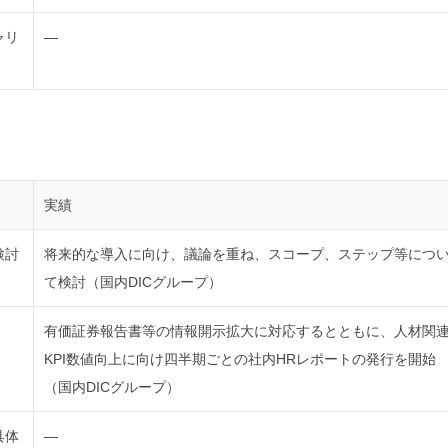
ャリ
―
実績
検討
将来的な導入に向け、議論を重ね、スコープ、ステップ等につ
て検討（国内DICグループ）
有価証券報告書等の情報開示拡大に対応するとともに、人材関
KPI数値向上に向け四半期ごとの社内HRレポートの発行を開始
（国内DICグループ）
具体
―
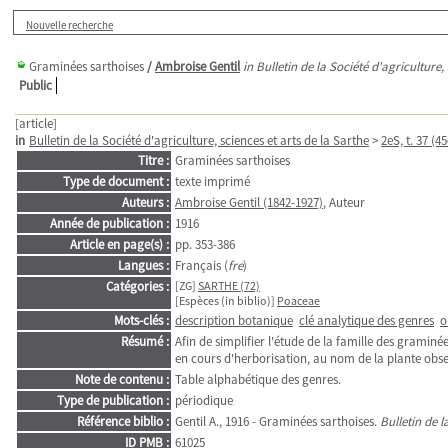
Nouvelle recherche
Graminées sarthoises
/
Ambroise Gentil
in Bulletin de la Société d'agriculture,
Public
[article]
in
Bulletin de la Société d'agriculture, sciences et arts de la Sarthe
>
2eS, t. 37 (4
Titre :
Graminées sarthoises
Type de document :
texte imprimé
Auteurs :
Ambroise Gentil (1842-1927)
, Auteur
Année de publication :
1916
Article en page(s) :
pp. 353-386
Langues :
Français (
fre
)
Catégories :
[ZG]
SARTHE (72)
[Espèces (in biblio)]
Poaceae
Mots-clés :
description botanique
clé analytique des genres
o
Résumé :
Afin de simplifier l'étude de la famille des gramin
en cours d'herborisation, au nom de la plante obse
Note de contenu :
Table alphabétique des genres.
Type de publication :
périodique
Référence biblio :
Gentil A., 1916 - Graminées sarthoises.
Bulletin de l
ID PMB :
61025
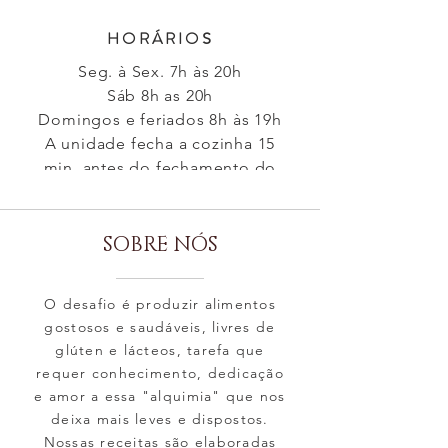
HORÁRIO
S
Seg. à Sex. 7h às 20h
Sáb 8h as 20h
Domingos e feriados 8h às 19h
A unidade fecha a cozinha 15
min. antes do fechamento do
estabelecimento.
SOBRE NÓS
O desafio é produzir alimentos
gostosos e saudáveis, livres de
glúten e lácteos, tarefa que
requer conhecimento, dedicação
e amor a essa "alquimia" que nos
deixa mais leves e dispostos.
Nossas receitas são elaboradas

==*==

== WHAT NEEDS TO BE DONE ==
Copy out each line of the material in which the word "genres" turns up.

== ANSWER TO THIS PROBLEM ==
clé analytique des genres
Table alphabétique des genres.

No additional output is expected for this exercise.